The plan backfired. Outsourcing parts led to three years of delays. Parts didn’t fit together properly. Shims used to bridge small parts weren’t attached correctly. Many aircraft had to have their tails extensively reworked. The company ended up buying some suppliers, to take their business back in house. All new projects, especially ones as ambitious as the Dreamliner, face teething issues but the 787’s woes continued to mount.
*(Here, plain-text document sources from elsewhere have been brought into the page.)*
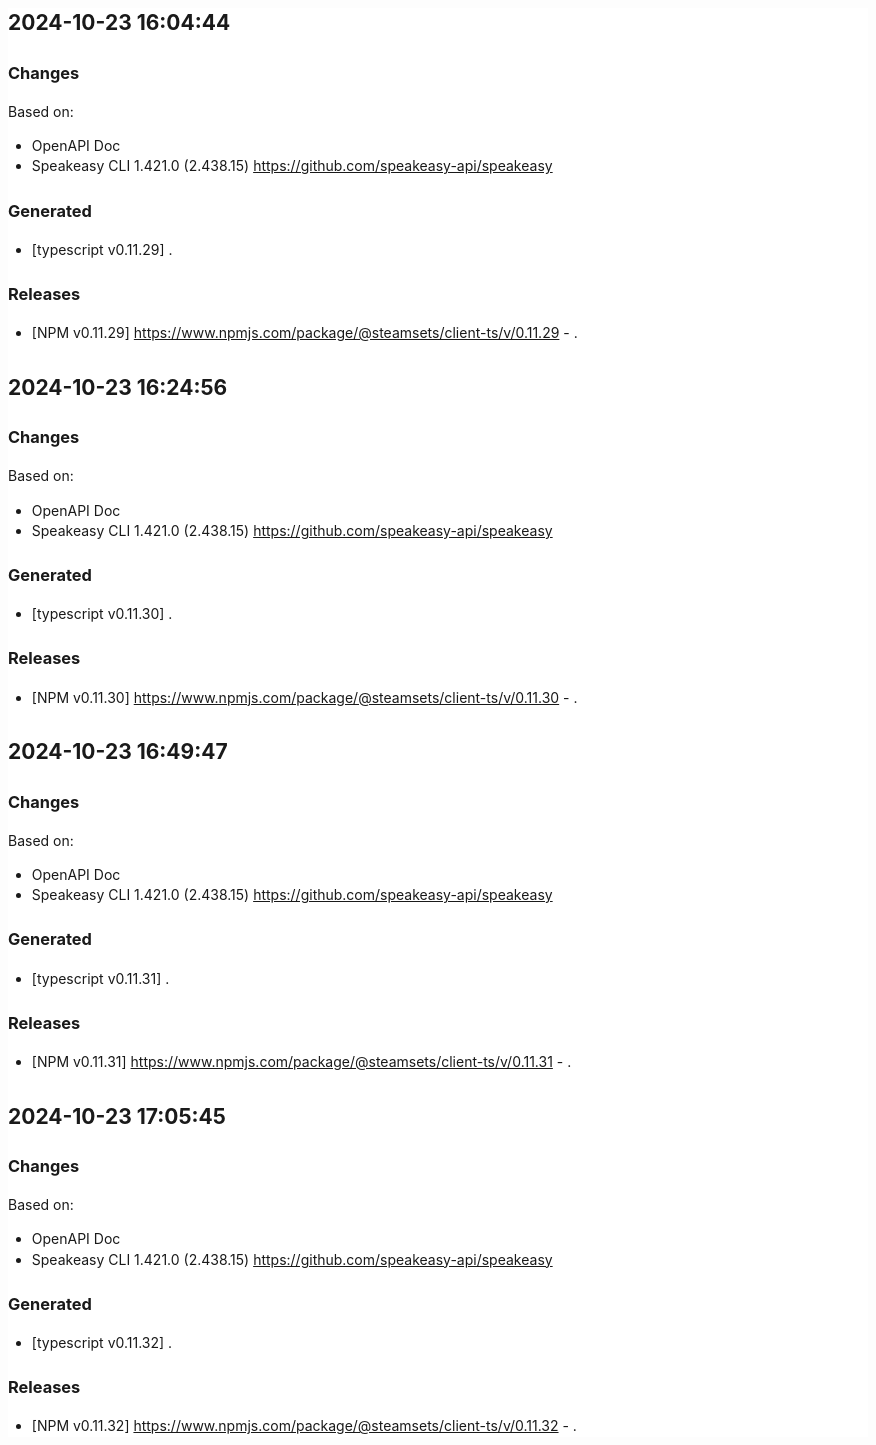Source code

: ## 2024-10-23 16:04:44
### Changes
Based on:
- OpenAPI Doc  
- Speakeasy CLI 1.421.0 (2.438.15) https://github.com/speakeasy-api/speakeasy
### Generated
- [typescript v0.11.29] .
### Releases
- [NPM v0.11.29] https://www.npmjs.com/package/@steamsets/client-ts/v/0.11.29 - .

## 2024-10-23 16:24:56
### Changes
Based on:
- OpenAPI Doc  
- Speakeasy CLI 1.421.0 (2.438.15) https://github.com/speakeasy-api/speakeasy
### Generated
- [typescript v0.11.30] .
### Releases
- [NPM v0.11.30] https://www.npmjs.com/package/@steamsets/client-ts/v/0.11.30 - .

## 2024-10-23 16:49:47
### Changes
Based on:
- OpenAPI Doc  
- Speakeasy CLI 1.421.0 (2.438.15) https://github.com/speakeasy-api/speakeasy
### Generated
- [typescript v0.11.31] .
### Releases
- [NPM v0.11.31] https://www.npmjs.com/package/@steamsets/client-ts/v/0.11.31 - .

## 2024-10-23 17:05:45
### Changes
Based on:
- OpenAPI Doc  
- Speakeasy CLI 1.421.0 (2.438.15) https://github.com/speakeasy-api/speakeasy
### Generated
- [typescript v0.11.32] .
### Releases
- [NPM v0.11.32] https://www.npmjs.com/package/@steamsets/client-ts/v/0.11.32 - .
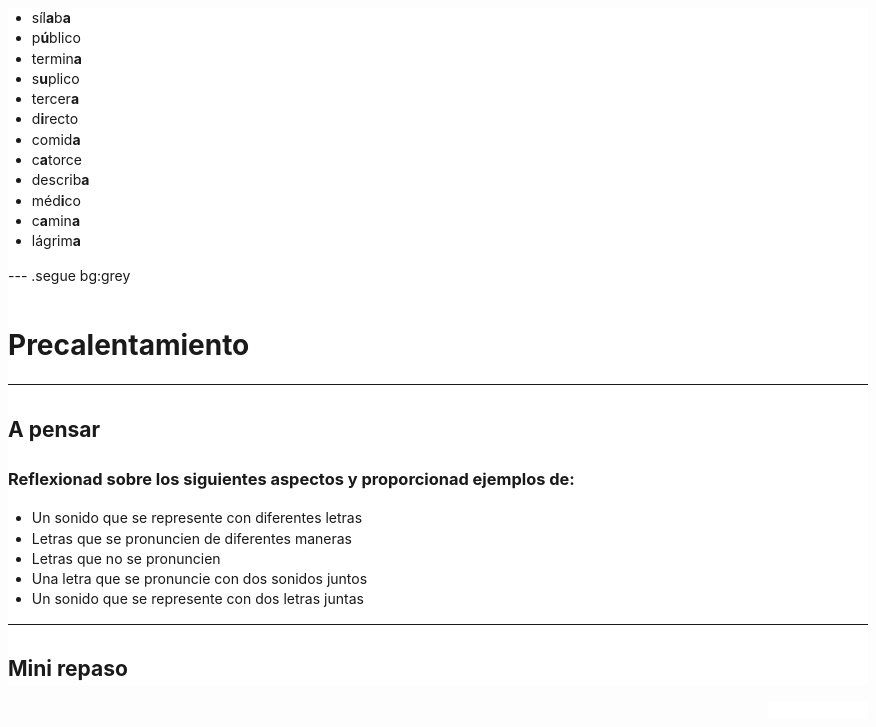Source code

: - síl**a**b**a**
- p**ú**blico
- termin**a**
- s**u**plico 
- tercer**a**
- d**i**recto
- comid**a**
- c**a**torce
- describ**a**
- méd**i**co
- c**a**min**a**
- lágrim**a**

--- .segue bg:grey

# Precalentamiento

---






















## A pensar

### Reflexionad sobre los siguientes aspectos y proporcionad ejemplos de:

- Un sonido que se represente con diferentes letras
- Letras que se pronuncien de diferentes maneras
- Letras que no se pronuncien
- Una letra que se pronuncie con dos sonidos juntos
- Un sonido que se represente con dos letras juntas

--- 

## Mini repaso

<div style="float:right">
  <img width="100" src="../../libraries/assets/img/fill.png">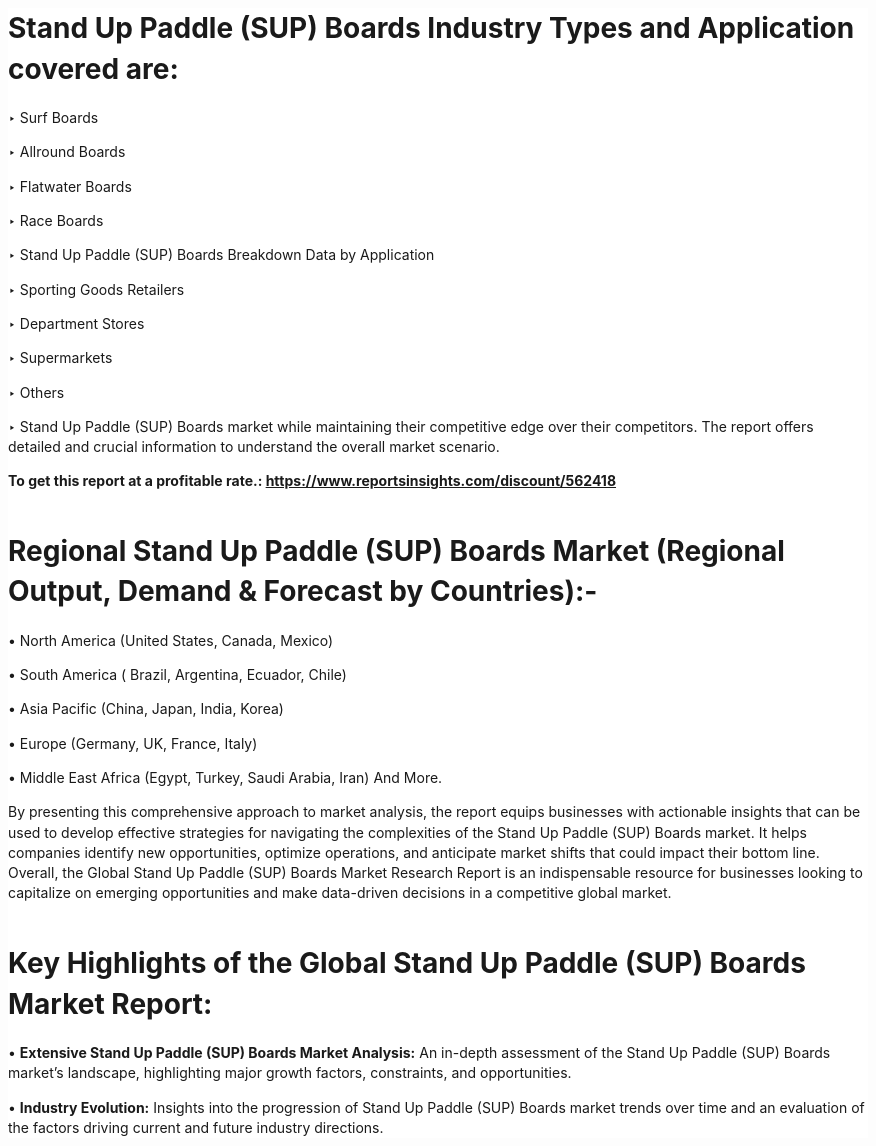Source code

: # <strong>Stand Up Paddle (SUP) Boards Industry Types and Application covered are:</strong>

‣ Surf Boards

   ‣ Allround Boards

   ‣ Flatwater Boards

   ‣ Race Boards

‣ Stand Up Paddle (SUP) Boards Breakdown Data by Application

   ‣ Sporting Goods Retailers

   ‣ Department Stores

   ‣ Supermarkets

   ‣ Others

   ‣ Stand Up Paddle (SUP) Boards market while maintaining their competitive edge over their competitors. The report offers detailed and crucial information to understand the overall market scenario.

<strong>To get this report at a profitable rate.: <a href=https://www.reportsinsights.com/discount/562418>https://www.reportsinsights.com/discount/562418</a></strong></font>

# <strong>Regional Stand Up Paddle (SUP) Boards Market (Regional Output, Demand &amp; Forecast by Countries):-</strong>

• North America (United States, Canada, Mexico)

• South America ( Brazil, Argentina, Ecuador, Chile)

• Asia Pacific (China, Japan, India, Korea)

• Europe (Germany, UK, France, Italy)

• Middle East Africa (Egypt, Turkey, Saudi Arabia, Iran) And More.

By presenting this comprehensive approach to market analysis, the report equips businesses with actionable insights that can be used to develop effective strategies for navigating the complexities of the Stand Up Paddle (SUP) Boards market. It helps companies identify new opportunities, optimize operations, and anticipate market shifts that could impact their bottom line. Overall, the Global Stand Up Paddle (SUP) Boards Market Research Report is an indispensable resource for businesses looking to capitalize on emerging opportunities and make data-driven decisions in a competitive global market.

# <strong>Key Highlights of the Global Stand Up Paddle (SUP) Boards Market Report:</strong>

• <strong>Extensive Stand Up Paddle (SUP) Boards Market Analysis:</strong> An in-depth assessment of the Stand Up Paddle (SUP) Boards market’s landscape, highlighting major growth factors, constraints, and opportunities.

• <strong>Industry Evolution:</strong> Insights into the progression of Stand Up Paddle (SUP) Boards market trends over time and an evaluation of the factors driving current and future industry directions.
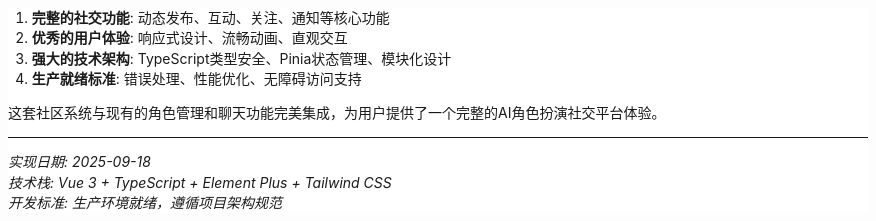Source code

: 1. **完整的社交功能**: 动态发布、互动、关注、通知等核心功能
2. **优秀的用户体验**: 响应式设计、流畅动画、直观交互
3. **强大的技术架构**: TypeScript类型安全、Pinia状态管理、模块化设计
4. **生产就绪标准**: 错误处理、性能优化、无障碍访问支持

这套社区系统与现有的角色管理和聊天功能完美集成，为用户提供了一个完整的AI角色扮演社交平台体验。

---

*实现日期: 2025-09-18*  
*技术栈: Vue 3 + TypeScript + Element Plus + Tailwind CSS*  
*开发标准: 生产环境就绪，遵循项目架构规范*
Unions blame the company’s reliance on outsourcing.

Bill Dugovich, communications director at SPEEA, the professional aerospace union, said his members had first voiced their concerns in 2002. “Outsourcing in general lengthens supply lines, creates problems with language and culture and is extremely hard to coordinate. You have seen a plethora of problems at Boeing. Things get outsourced then they have to come back to Boeing to get fixed,” he said.

Dr Amar Gupta, dean of Pace University in New York, has studied the construction of the Dreamliner and is not convinced that outsourcing itself is the issue. “We have been outsourcing since the industrial revolution,” he said. The problem is one of communications, he argues, and complexity. A car has roughly 15,000-20,000 parts; a plane has more than 2,000,000 parts.

“The concern is that each organisation did what it was asked but there was a failure to bring the whole thing together, to integrate the systems,” he said.

My photos that I took at today's First Flight ...
My photos that I took at today’s First Flight of the Boeing 787 Dreamliner. (Photo credit: Wikipedia)

[Cite]

Comments

  • says:

    KISS is used in marketing messaging. That’s why most ads are (supposedly) easy to understand –– and quickly. We’re going to tour Fallingwater this spring, so I’ll be sure to note how livable it is. These posts from Misfit’s Architecture and real eye-openers!

  • Thanks for this article and thanks in general for so thoughfully puncturing the thin balloons of starchitects. The Farnsworth house demonstrates a faux simplicity that is entirely superficial. It looks like a piece of sculpture but is pretty much unlivable–just like so many other houses by famous designers who imposed their vision on some hapless family’s life. When I went to architecture school at Cal, Wurster Hall was being built with interior utilities like ductwork exposed, in an effort to integrate them into the esthetic of the building. I’ve seen it done better since but it was a start; instead of hiding some functions, integrate them into the building.

    I never have understood the drive among architects to create homes that, in photos at least, look as if they are unoccupied. Nor have I understood the drive for straight lines and flat surfaces except as a tightly-wound esthetic expression of Euclidian purity. The Farnsworth house exemplifies both. Maybe its the dream of a magically perfect life, free of hassle, drama and clutter?